__EXERCISE AIM__
Can you set down, exactly as they appear below, the lines from the opening of the material through the one bearing "left elbow: (1013, 416)", minus the pictures?

====

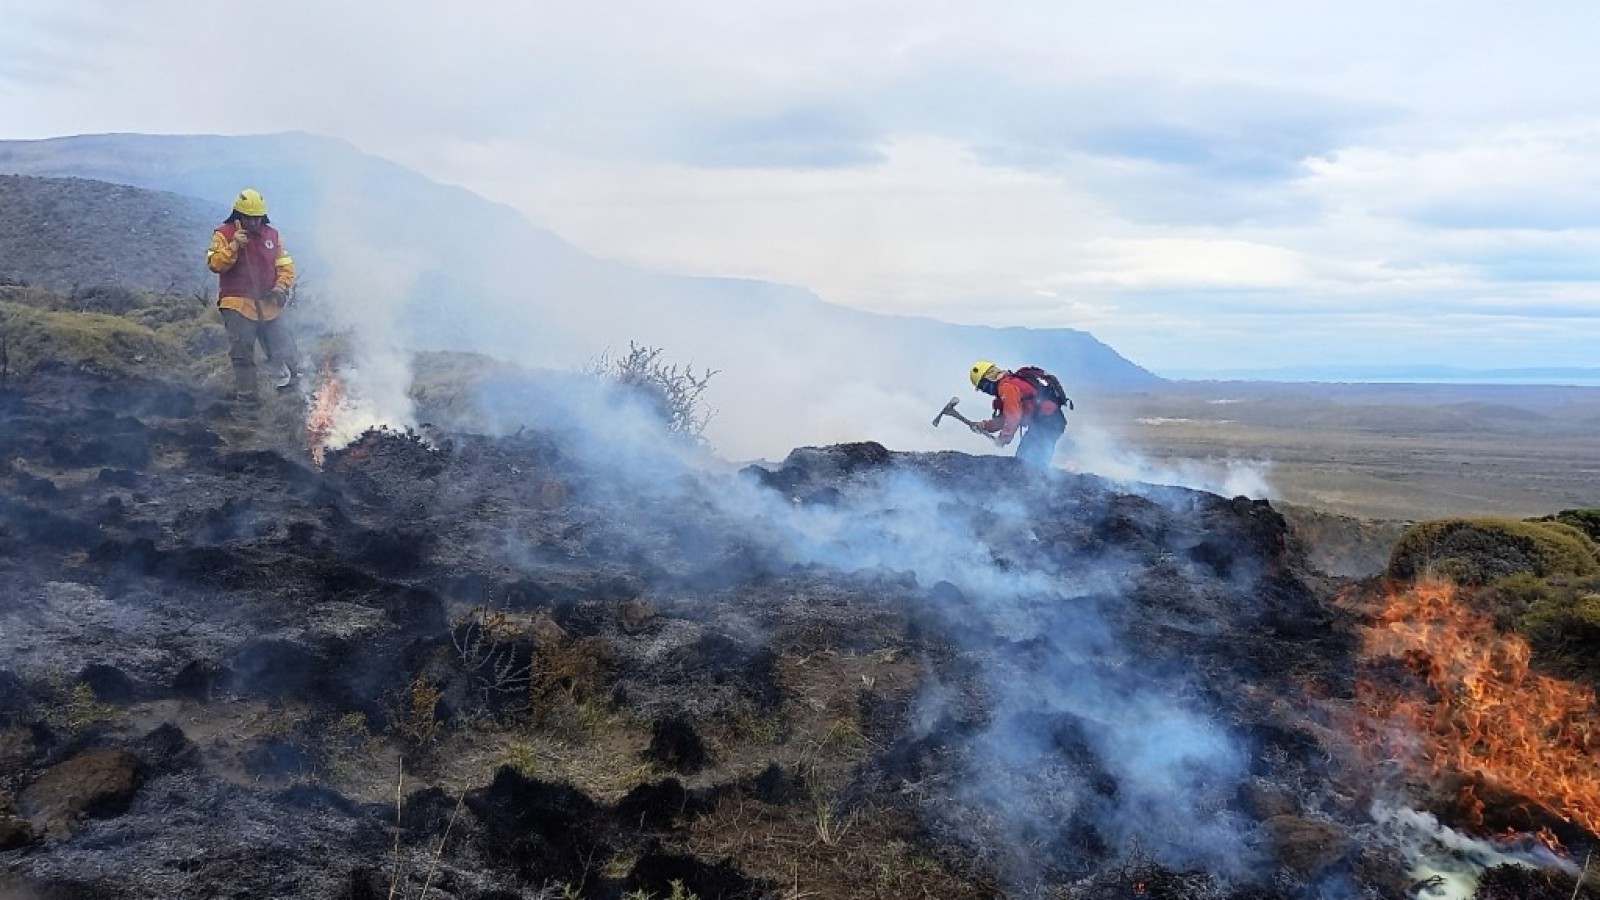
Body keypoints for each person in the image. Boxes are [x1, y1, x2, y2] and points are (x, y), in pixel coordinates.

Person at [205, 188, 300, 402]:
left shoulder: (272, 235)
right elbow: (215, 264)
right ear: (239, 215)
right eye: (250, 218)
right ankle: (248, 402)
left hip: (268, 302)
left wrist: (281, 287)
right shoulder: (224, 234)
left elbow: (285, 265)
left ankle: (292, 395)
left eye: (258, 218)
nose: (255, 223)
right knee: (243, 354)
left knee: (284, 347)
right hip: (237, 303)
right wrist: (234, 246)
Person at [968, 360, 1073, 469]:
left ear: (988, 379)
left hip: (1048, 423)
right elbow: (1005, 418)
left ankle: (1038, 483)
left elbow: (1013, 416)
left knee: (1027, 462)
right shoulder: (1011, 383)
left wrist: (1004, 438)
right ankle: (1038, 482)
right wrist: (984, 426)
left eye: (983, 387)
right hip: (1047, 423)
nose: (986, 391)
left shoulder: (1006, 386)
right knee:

====

__ANSWER TO THIS EXERCISE__
Body keypoints for each person in the image. Boxes are [x1, y1, x2, y2] and points are (x, y), in pixel coordinates.

Person at [205, 188, 300, 402]:
left shoulder: (272, 235)
right elbow: (215, 264)
right ear: (239, 215)
right eye: (250, 218)
right ankle: (248, 402)
left hip: (268, 302)
left wrist: (281, 287)
right shoulder: (224, 234)
left elbow: (285, 265)
left ankle: (292, 395)
left eye: (258, 218)
nose: (255, 223)
right knee: (243, 354)
left knee: (284, 347)
right hip: (237, 303)
right wrist: (234, 246)
Person at [968, 360, 1073, 469]:
left ear: (988, 379)
left hip: (1048, 423)
right elbow: (1005, 418)
left ankle: (1038, 483)
left elbow: (1013, 416)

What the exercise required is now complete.